● **PASSAGE TO READ**:
• • • • • • •

Personally I always let people in when they need to go. What does that cost me? A second or two? When people actively try to cut you off from merging it leads to more accidents and more road rage. Just merge peacefully and let people merge without getting your ego involved. That's more or less how LA used to be, at least before a million New Yorkers moved there who didn't know how to drive.
A lot of our society works/has less friction because of human courtesy. Systemically stamping it out of every interaction for optimization will not result in a better society.
Our systems don't cover every case, and it's better when we use human courtesy to solve the edge cases.
In many places, traffic would not function if drivers did not e.g. make space for other drivers to change lanes. It's an extraordinary claim to say such behaviour is bad practice (or even illegal??)
In that context, yes, there are certainly cases where making space is reasonable and legal, like stopping shy of side intersection while (traffic is stopped) to allow a turn.
Stopping or altering traffic isn't, though. You shouldn't stop at a green to allow another driver to maneuver for all the same reasons.
I also hate that "courtesy." It blocks traffic behind the yielding car and is often done without considering that driver's surroundings (like impatient drivers switching lanes and speeding up to overtake the yielding car, increasing the chances of a collision with the crossing car).
> The problem we will encounter with self driving cars is that while they will make less mistakes than humans
This is only true for certain self-driving cars. Tesla and Uber are among the worst, and are far worse than human drivers. Something like 10x, I believe, in terms of miles driven?
Maybe there is a new product for a little robot on a leash that you send out into traffic and any autonomous vehicles will stop, and then you can proceed safely.
Waymo's are not about to run a person or bicyclist over. Just walk in front of them and they'll stop for you to cross. You can always start livestreaming if you don't believe it, the insurance payout would be amazing. (Subject to the laws of physics, naturally.)
Source: Haven't been run over yet by one, and I live in one of their current markets.
> Waymo's are not about to run a person or bicyclist over.
This has only introduced more novel problems. People can completely immobilize the vehicles by standing in front of them, or placing a traffic cone. (And while this is kind of funny when done to unused vehicles to bother a multi-trillion dollar corporation. It is not funny when it's done to harass women.)
This in turn spirals into a whole new set of political problems, because drivers are collectively quite intolerant of the pedestrians and especially cyclists they share the road with. There is a lot of pedestrian and cyclist behaviour that is curtailed by motorist bullying, which autonomous cars don't really do. (Your walking in front of them being a fine example)
Things like cyclists "taking the lane" are deeply unpopular despite being entirely legal and good road safety practice. Increased rollout of AVs will only make this more prevalent and then you'll have a whole new demographic of angry people mad that their waymo is slow because it's behind a cyclist.
I understand your sarcasm, but do understand that drivers legitimately have a lot of political weight.

• • • • • • •

● **GIVEN ENTRIES**:

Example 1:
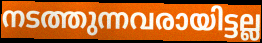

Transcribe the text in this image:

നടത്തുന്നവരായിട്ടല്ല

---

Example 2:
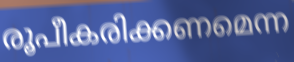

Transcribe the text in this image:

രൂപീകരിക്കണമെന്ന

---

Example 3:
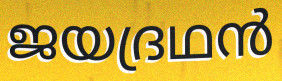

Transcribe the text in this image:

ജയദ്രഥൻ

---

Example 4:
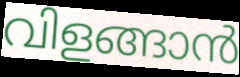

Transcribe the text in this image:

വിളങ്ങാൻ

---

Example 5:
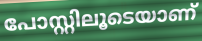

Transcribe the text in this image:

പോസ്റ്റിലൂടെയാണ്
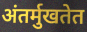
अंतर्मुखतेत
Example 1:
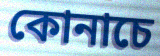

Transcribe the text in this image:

• • • • • • •

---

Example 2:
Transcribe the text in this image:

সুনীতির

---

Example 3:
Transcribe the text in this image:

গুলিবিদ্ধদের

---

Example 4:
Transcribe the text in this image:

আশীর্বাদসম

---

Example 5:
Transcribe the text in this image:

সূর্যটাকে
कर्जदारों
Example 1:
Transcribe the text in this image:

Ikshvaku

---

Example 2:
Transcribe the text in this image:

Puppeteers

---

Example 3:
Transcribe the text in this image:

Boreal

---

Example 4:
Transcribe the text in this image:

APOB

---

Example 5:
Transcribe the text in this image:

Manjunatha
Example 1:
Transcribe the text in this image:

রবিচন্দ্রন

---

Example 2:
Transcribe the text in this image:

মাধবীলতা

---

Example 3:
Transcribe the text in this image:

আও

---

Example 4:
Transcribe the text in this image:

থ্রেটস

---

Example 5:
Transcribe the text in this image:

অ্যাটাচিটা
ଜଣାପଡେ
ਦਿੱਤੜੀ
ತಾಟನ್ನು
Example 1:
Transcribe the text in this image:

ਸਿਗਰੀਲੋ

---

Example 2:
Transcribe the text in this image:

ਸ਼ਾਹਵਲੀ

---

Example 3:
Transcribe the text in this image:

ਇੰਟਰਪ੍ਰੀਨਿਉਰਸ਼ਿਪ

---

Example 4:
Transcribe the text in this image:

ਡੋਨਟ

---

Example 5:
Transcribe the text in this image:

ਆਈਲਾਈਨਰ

• • • • • • •

● **WORK REQUIRED**:
Continue the discussion of driving courtesy and self-driving cars from its last line. The listing isn't needed here.

● **RESULT OF THE TASK**:
"Increase the speed limits" is a classic populist policy that keeps being reimplemented (and walked back for it's impracticality) all across the world. Policies to ban cyclists are uncommon, but certainly not unheard of. One imagines the self-driving car companies won't be too bothered to fight against laws that hurt everyone but them.
>People can completely immobilize the vehicles by standing in front of them
This is true of any vehicle lmao. Someone can stand in front of your vehicle and prevent you from proceeding and there's not a thing you can do about it.
With an angry human behind the wheel you can't be assured they won't hit you on purpose or even accidentally clip you swerving around you. With a robot car designed to maximize safety, you don't really have to worry. Even if they started making robot taxis drive like assholes, the maximum payout for suing a robo taxi company for getting hit is WAY higher than some rando on the road. The guy you pissed off and ran you over for standing in the road might have just got out from a 15 year prison sentence, hates the world, and have a net worth of -$70,000, and isn't going to earn you anything besides a life long injury.
I certainly wouldn't. I'm a short gay guy, plus even if I was big I don't want an assault charge; standing in front of my car doesn't give me a legal right to assault someone. From a legal standpoint (in most places) it's a deadlock.
Not every guy is big and strong and capable of or wanting to do violence.
You wouldn't, but they key is that the cyclist/pedestrian doesn't know it's you.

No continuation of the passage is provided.